What is being asked: Each line with the string "leads" is to be copied from the records below.

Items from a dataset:
···

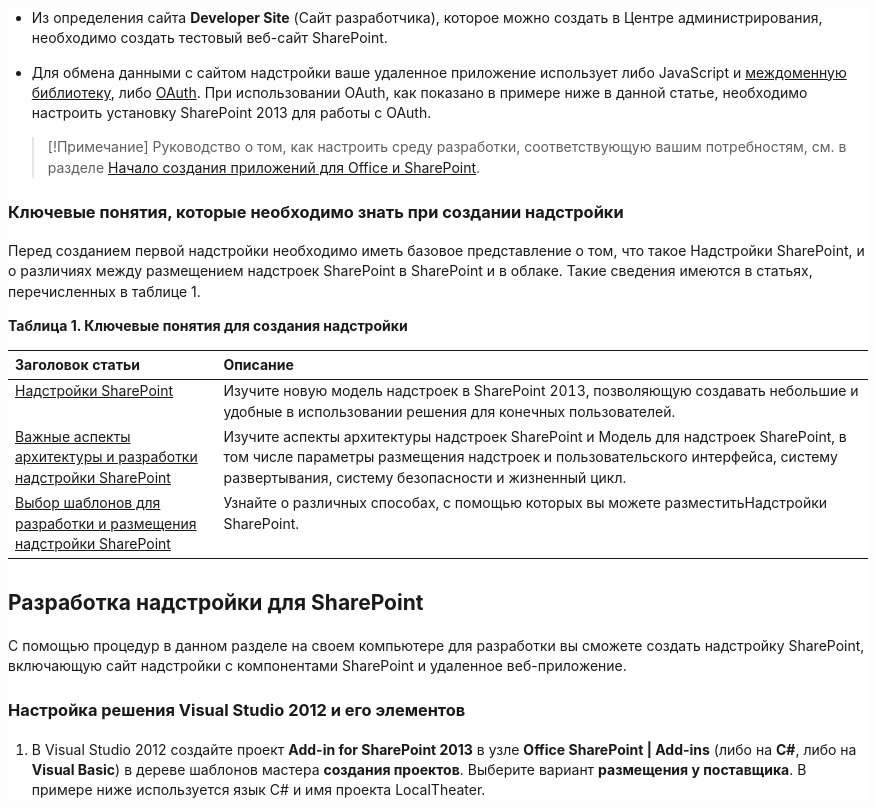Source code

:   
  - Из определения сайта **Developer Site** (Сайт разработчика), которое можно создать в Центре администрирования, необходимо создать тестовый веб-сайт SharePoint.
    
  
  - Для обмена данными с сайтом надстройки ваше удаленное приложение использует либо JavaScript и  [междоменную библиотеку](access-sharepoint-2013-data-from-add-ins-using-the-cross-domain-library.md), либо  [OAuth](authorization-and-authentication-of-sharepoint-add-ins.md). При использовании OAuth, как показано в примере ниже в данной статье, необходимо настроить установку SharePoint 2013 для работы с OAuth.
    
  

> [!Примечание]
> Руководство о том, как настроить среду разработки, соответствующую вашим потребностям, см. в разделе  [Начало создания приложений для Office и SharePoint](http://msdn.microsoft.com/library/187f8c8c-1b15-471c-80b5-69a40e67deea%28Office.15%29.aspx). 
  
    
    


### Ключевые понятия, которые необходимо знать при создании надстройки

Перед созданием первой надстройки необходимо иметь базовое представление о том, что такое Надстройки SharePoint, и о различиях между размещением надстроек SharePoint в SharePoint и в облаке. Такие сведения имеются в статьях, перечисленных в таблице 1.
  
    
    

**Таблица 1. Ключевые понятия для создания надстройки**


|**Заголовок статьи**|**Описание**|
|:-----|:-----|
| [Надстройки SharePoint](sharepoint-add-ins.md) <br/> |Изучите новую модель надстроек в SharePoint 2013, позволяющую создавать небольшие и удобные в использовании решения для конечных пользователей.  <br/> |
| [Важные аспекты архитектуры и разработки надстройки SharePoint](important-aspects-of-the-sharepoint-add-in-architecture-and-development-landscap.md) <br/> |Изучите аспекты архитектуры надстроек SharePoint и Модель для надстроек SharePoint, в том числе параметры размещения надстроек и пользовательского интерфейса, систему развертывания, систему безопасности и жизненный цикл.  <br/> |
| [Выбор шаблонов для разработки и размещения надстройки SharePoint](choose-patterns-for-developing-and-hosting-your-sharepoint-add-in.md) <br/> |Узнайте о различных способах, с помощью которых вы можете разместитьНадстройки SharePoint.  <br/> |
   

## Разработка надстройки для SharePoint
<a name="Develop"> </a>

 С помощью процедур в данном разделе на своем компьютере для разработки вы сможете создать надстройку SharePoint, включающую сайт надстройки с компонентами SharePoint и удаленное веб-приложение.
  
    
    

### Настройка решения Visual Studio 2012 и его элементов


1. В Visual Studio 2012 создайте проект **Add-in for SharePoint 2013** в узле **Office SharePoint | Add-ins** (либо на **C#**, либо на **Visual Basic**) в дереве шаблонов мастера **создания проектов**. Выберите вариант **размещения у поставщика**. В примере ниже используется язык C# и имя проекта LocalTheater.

···

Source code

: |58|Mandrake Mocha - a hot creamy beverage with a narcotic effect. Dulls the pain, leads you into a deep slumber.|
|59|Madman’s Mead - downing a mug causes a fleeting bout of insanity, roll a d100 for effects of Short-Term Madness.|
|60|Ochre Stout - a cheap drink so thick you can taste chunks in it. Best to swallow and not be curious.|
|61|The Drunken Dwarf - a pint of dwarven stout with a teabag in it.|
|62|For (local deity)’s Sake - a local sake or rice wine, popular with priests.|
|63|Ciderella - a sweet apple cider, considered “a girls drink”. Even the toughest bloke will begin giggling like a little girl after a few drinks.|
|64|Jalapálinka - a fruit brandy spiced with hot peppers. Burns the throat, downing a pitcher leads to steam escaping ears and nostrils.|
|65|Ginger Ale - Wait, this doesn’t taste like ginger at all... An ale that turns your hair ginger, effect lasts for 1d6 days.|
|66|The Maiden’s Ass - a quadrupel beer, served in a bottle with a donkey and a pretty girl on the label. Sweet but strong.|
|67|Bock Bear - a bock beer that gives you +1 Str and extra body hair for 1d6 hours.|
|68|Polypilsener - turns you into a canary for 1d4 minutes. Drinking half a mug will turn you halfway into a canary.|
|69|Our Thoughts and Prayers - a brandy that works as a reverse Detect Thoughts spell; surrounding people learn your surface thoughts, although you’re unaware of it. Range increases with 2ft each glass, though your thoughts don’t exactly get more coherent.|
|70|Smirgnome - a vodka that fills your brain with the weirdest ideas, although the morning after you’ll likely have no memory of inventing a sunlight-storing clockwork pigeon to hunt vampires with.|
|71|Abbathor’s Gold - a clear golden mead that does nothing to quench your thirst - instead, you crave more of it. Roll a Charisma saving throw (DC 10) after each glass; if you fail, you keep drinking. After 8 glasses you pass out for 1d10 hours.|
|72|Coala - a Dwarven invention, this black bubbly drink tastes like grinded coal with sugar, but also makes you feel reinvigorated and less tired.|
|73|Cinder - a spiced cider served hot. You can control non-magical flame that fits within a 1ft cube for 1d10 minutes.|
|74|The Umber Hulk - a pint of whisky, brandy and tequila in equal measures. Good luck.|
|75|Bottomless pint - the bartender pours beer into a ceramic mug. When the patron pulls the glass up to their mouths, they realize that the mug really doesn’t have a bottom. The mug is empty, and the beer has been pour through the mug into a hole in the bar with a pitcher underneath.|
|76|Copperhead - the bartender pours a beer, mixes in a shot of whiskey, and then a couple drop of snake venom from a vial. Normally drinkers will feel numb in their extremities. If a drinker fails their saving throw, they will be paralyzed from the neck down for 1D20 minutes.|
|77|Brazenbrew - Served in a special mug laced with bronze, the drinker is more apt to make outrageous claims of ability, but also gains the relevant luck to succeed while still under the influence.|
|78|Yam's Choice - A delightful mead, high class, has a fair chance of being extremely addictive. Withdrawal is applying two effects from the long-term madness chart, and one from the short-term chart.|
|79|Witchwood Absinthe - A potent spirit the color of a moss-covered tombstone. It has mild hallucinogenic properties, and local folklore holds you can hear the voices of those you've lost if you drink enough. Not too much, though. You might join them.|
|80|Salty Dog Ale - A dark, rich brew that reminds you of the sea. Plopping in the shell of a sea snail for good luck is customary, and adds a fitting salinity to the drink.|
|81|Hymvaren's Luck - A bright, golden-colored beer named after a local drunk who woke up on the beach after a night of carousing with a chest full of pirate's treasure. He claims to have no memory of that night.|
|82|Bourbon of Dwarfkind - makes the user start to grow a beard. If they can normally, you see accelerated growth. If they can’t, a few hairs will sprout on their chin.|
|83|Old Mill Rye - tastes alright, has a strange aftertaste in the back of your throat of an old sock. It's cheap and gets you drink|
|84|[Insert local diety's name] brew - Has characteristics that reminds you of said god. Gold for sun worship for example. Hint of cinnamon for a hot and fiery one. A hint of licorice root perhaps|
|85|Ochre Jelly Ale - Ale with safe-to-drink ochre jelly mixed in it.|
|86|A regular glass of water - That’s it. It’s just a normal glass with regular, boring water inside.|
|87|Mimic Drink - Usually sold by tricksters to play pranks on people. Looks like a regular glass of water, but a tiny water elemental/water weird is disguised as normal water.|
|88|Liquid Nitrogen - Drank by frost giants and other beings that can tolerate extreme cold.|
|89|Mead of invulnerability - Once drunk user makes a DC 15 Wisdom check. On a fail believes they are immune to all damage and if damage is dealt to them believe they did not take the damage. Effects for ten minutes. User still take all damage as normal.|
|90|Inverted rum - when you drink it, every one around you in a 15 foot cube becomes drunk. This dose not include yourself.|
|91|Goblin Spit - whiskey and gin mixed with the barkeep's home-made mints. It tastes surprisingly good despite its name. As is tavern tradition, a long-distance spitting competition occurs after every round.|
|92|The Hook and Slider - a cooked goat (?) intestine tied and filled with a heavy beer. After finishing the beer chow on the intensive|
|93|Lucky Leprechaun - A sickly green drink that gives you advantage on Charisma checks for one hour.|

···

Exercise answer:
: |58|Mandrake Mocha - a hot creamy beverage with a narcotic effect. Dulls the pain, leads you into a deep slumber.|
|64|Jalapálinka - a fruit brandy spiced with hot peppers. Burns the throat, downing a pitcher leads to steam escaping ears and nostrils.|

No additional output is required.